[Work instruction]
Print the records below once again, exactly as they were given.

** Opening Given data block **

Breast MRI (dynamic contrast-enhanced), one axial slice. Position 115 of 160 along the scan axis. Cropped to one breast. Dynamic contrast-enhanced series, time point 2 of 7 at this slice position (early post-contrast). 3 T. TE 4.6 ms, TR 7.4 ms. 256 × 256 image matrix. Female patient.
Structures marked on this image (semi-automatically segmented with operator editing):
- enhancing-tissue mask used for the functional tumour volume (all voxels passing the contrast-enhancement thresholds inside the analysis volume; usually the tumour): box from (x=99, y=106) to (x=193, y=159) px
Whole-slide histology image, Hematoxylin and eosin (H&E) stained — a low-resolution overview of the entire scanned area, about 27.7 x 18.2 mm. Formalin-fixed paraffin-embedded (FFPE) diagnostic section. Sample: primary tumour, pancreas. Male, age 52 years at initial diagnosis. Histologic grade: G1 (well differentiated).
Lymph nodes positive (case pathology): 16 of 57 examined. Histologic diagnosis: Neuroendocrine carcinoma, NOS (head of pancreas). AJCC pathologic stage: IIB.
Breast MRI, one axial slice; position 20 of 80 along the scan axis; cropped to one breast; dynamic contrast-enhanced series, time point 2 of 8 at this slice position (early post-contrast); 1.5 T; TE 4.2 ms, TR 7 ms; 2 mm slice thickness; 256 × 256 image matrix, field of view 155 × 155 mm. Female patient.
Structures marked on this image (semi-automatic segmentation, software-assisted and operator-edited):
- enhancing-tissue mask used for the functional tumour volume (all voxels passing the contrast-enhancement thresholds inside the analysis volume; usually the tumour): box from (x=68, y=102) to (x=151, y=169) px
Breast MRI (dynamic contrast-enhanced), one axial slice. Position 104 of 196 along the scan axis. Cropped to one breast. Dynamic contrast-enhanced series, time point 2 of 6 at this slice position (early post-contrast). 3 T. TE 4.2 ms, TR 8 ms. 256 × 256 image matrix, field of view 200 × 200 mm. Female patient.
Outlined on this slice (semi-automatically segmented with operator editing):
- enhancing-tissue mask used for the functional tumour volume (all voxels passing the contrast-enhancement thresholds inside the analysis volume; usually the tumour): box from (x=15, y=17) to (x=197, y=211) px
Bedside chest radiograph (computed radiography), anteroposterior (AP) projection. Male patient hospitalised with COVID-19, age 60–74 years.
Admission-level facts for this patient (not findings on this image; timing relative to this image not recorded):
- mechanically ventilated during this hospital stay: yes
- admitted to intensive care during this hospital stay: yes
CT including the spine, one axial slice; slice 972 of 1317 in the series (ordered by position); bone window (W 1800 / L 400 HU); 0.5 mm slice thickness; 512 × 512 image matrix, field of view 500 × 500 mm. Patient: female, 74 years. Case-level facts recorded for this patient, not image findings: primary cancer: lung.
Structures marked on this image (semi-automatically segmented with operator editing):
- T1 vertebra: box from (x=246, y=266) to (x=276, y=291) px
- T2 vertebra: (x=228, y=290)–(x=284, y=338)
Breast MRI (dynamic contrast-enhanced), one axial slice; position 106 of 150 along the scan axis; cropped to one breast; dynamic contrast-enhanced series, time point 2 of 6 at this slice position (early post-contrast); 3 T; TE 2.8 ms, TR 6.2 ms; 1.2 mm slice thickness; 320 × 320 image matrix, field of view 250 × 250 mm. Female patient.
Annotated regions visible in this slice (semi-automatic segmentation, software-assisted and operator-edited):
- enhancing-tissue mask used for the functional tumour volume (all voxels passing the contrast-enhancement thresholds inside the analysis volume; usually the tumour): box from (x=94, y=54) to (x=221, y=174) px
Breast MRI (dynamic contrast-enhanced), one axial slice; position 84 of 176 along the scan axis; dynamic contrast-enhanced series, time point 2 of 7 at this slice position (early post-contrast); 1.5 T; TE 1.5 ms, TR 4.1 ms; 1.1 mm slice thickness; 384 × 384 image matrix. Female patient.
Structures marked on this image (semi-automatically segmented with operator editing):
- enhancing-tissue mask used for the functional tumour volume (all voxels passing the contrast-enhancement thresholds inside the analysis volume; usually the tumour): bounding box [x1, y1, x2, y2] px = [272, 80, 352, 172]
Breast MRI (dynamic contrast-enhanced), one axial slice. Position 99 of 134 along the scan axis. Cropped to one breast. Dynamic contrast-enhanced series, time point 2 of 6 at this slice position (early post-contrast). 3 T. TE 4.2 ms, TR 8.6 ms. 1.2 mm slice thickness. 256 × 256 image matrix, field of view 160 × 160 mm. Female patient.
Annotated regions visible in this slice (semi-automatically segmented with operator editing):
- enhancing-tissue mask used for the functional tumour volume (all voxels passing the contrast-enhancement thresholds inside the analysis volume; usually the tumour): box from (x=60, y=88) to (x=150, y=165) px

** Closing Given data block **

[Expected answer]
Breast MRI (dynamic contrast-enhanced), one axial slice. Position 115 of 160 along the scan axis. Cropped to one breast. Dynamic contrast-enhanced series, time point 2 of 7 at this slice position (early post-contrast). 3 T. TE 4.6 ms, TR 7.4 ms. 256 × 256 image matrix. Female patient.
Structures marked on this image (semi-automatically segmented with operator editing):
- enhancing-tissue mask used for the functional tumour volume (all voxels passing the contrast-enhancement thresholds inside the analysis volume; usually the tumour): box from (x=99, y=106) to (x=193, y=159) px
Whole-slide histology image, Hematoxylin and eosin (H&E) stained — a low-resolution overview of the entire scanned area, about 27.7 x 18.2 mm. Formalin-fixed paraffin-embedded (FFPE) diagnostic section. Sample: primary tumour, pancreas. Male, age 52 years at initial diagnosis. Histologic grade: G1 (well differentiated).
Lymph nodes positive (case pathology): 16 of 57 examined. Histologic diagnosis: Neuroendocrine carcinoma, NOS (head of pancreas). AJCC pathologic stage: IIB.
Breast MRI, one axial slice; position 20 of 80 along the scan axis; cropped to one breast; dynamic contrast-enhanced series, time point 2 of 8 at this slice position (early post-contrast); 1.5 T; TE 4.2 ms, TR 7 ms; 2 mm slice thickness; 256 × 256 image matrix, field of view 155 × 155 mm. Female patient.
Structures marked on this image (semi-automatic segmentation, software-assisted and operator-edited):
- enhancing-tissue mask used for the functional tumour volume (all voxels passing the contrast-enhancement thresholds inside the analysis volume; usually the tumour): box from (x=68, y=102) to (x=151, y=169) px
Breast MRI (dynamic contrast-enhanced), one axial slice. Position 104 of 196 along the scan axis. Cropped to one breast. Dynamic contrast-enhanced series, time point 2 of 6 at this slice position (early post-contrast). 3 T. TE 4.2 ms, TR 8 ms. 256 × 256 image matrix, field of view 200 × 200 mm. Female patient.
Outlined on this slice (semi-automatically segmented with operator editing):
- enhancing-tissue mask used for the functional tumour volume (all voxels passing the contrast-enhancement thresholds inside the analysis volume; usually the tumour): box from (x=15, y=17) to (x=197, y=211) px
Bedside chest radiograph (computed radiography), anteroposterior (AP) projection. Male patient hospitalised with COVID-19, age 60–74 years.
Admission-level facts for this patient (not findings on this image; timing relative to this image not recorded):
- mechanically ventilated during this hospital stay: yes
- admitted to intensive care during this hospital stay: yes
CT including the spine, one axial slice; slice 972 of 1317 in the series (ordered by position); bone window (W 1800 / L 400 HU); 0.5 mm slice thickness; 512 × 512 image matrix, field of view 500 × 500 mm. Patient: female, 74 years. Case-level facts recorded for this patient, not image findings: primary cancer: lung.
Structures marked on this image (semi-automatically segmented with operator editing):
- T1 vertebra: box from (x=246, y=266) to (x=276, y=291) px
- T2 vertebra: (x=228, y=290)–(x=284, y=338)
Breast MRI (dynamic contrast-enhanced), one axial slice; position 106 of 150 along the scan axis; cropped to one breast; dynamic contrast-enhanced series, time point 2 of 6 at this slice position (early post-contrast); 3 T; TE 2.8 ms, TR 6.2 ms; 1.2 mm slice thickness; 320 × 320 image matrix, field of view 250 × 250 mm. Female patient.
Annotated regions visible in this slice (semi-automatic segmentation, software-assisted and operator-edited):
- enhancing-tissue mask used for the functional tumour volume (all voxels passing the contrast-enhancement thresholds inside the analysis volume; usually the tumour): box from (x=94, y=54) to (x=221, y=174) px
Breast MRI (dynamic contrast-enhanced), one axial slice; position 84 of 176 along the scan axis; dynamic contrast-enhanced series, time point 2 of 7 at this slice position (early post-contrast); 1.5 T; TE 1.5 ms, TR 4.1 ms; 1.1 mm slice thickness; 384 × 384 image matrix. Female patient.
Structures marked on this image (semi-automatically segmented with operator editing):
- enhancing-tissue mask used for the functional tumour volume (all voxels passing the contrast-enhancement thresholds inside the analysis volume; usually the tumour): bounding box [x1, y1, x2, y2] px = [272, 80, 352, 172]
Breast MRI (dynamic contrast-enhanced), one axial slice. Position 99 of 134 along the scan axis. Cropped to one breast. Dynamic contrast-enhanced series, time point 2 of 6 at this slice position (early post-contrast). 3 T. TE 4.2 ms, TR 8.6 ms. 1.2 mm slice thickness. 256 × 256 image matrix, field of view 160 × 160 mm. Female patient.
Annotated regions visible in this slice (semi-automatically segmented with operator editing):
- enhancing-tissue mask used for the functional tumour volume (all voxels passing the contrast-enhancement thresholds inside the analysis volume; usually the tumour): box from (x=60, y=88) to (x=150, y=165) px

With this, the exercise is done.